§ **Selected extract**
────

So what? P will get an access to memory reserves to move on with the
allocation. This has nothing to do with other thread. If the current
thread (P) doesn't release any memory we would get to regular oom killer
path and eventually send the signal.
This is a simple heuristic to prevent from unnecessary killing. If it
doesn't help we should still be able to kill something. If you really
want to prevent from an unlikely case where the current is the only task
in the OOM path and TIF_MEMDIE didn't help then disable the heuristic if
the current already has TIF_MEMDIE set.
> Since T sends SIGKILL to all clone(CLONE_VM) tasks upon coredump, P needs
> to do
It does that only to all threads in the _same_ thread group AFAIU.
>
> rcu_read_lock();
> for_each_process(p) {
> if (!process_shares_mm(p, current->mm))
> continue;
> if (unlikely(p->flags & PF_KTHREAD))
> continue;
> if (p->signal->oom_score_adj == OOM_SCORE_ADJ_MIN)
> continue;
>
> do_send_sig_info(SIGKILL, SEND_SIG_FORCED, p, true);
> }
> rcu_read_unlock();
>
> after mark_oom_victim(current) in case T is not in the same thread group?

────

Bounding box coordinates:
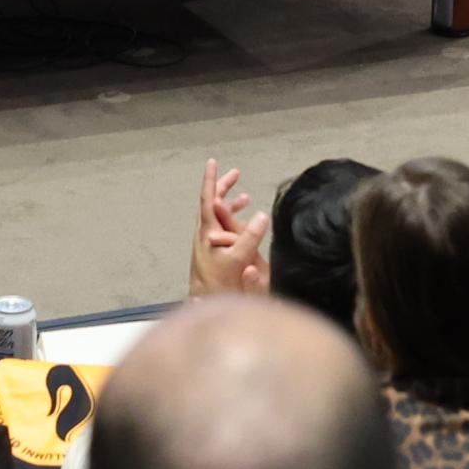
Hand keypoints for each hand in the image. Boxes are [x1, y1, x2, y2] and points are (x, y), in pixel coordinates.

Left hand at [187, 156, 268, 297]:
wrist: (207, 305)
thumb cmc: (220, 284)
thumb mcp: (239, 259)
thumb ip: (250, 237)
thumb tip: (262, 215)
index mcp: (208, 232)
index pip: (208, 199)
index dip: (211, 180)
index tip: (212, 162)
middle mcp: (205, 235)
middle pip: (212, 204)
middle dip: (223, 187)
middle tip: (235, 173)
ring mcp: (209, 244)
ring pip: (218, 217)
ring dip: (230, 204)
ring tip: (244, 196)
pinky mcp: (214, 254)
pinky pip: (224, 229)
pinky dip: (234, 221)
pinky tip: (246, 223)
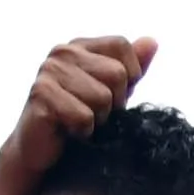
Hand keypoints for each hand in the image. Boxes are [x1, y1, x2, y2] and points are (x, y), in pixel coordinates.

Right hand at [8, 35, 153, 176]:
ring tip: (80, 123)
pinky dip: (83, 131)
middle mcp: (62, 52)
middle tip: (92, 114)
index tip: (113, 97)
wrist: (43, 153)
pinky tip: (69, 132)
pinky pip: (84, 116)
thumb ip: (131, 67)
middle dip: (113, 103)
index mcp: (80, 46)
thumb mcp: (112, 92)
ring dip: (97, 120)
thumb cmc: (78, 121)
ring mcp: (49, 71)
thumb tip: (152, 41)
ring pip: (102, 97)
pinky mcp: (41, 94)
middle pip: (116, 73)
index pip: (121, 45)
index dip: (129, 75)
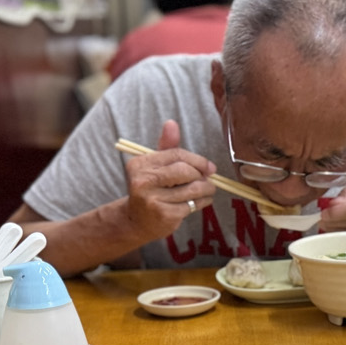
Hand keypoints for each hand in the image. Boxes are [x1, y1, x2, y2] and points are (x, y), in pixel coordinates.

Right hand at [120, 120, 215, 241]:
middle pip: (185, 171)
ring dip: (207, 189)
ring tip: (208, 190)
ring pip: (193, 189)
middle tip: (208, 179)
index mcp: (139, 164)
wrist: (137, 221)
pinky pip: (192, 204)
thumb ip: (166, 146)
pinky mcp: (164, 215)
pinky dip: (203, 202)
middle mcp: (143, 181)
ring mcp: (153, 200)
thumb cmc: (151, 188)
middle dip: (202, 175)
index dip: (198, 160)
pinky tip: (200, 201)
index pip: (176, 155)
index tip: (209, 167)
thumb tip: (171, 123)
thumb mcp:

────

§ **Parts of the exercise**
1. In the OOM killer discussion, rewrite the passage from "This is a simple" up to and including "if (!process_shares_mm(p, current->mm))", substituting "rule" for "heuristic".
2. Proceed with the OOM killer discussion, picking up right after its last line.

§ **Results by task**
1.
This is a simple rule to prevent from unnecessary killing. If it
doesn't help we should still be able to kill something. If you really
want to prevent from an unlikely case where the current is the only task
in the OOM path and TIF_MEMDIE didn't help then disable the rule if
the current already has TIF_MEMDIE set.
> Since T sends SIGKILL to all clone(CLONE_VM) tasks upon coredump, P needs
> to do
It does that only to all threads in the _same_ thread group AFAIU.
>
> rcu_read_lock();
> for_each_process(p) {
> if (!process_shares_mm(p, current->mm))

2.
What does this have to do with coredumping? Have you fallen into the
same confusion trap I did yesterday?
> If yes, what happens if some task failed to receive SIGKILL due to
> p->signal->oom_score_adj == OOM_SCORE_ADJ_MIN condition?
> Will we hit mm->mmap_sem livelock?
I am not sure which livelock you mean here (exit_mm not being able to
proceed because some of the task is holding mmap_sem for write and
looping in the allocator)?
Anyway, having tasks sharing mm but having incompatible OOM_SCORE_ADJ_MIN
is basically a misconfiguration IMHO. I wouldn't lose sleep over it to
be honest. And yes if one process is pinning the address space then our
chances.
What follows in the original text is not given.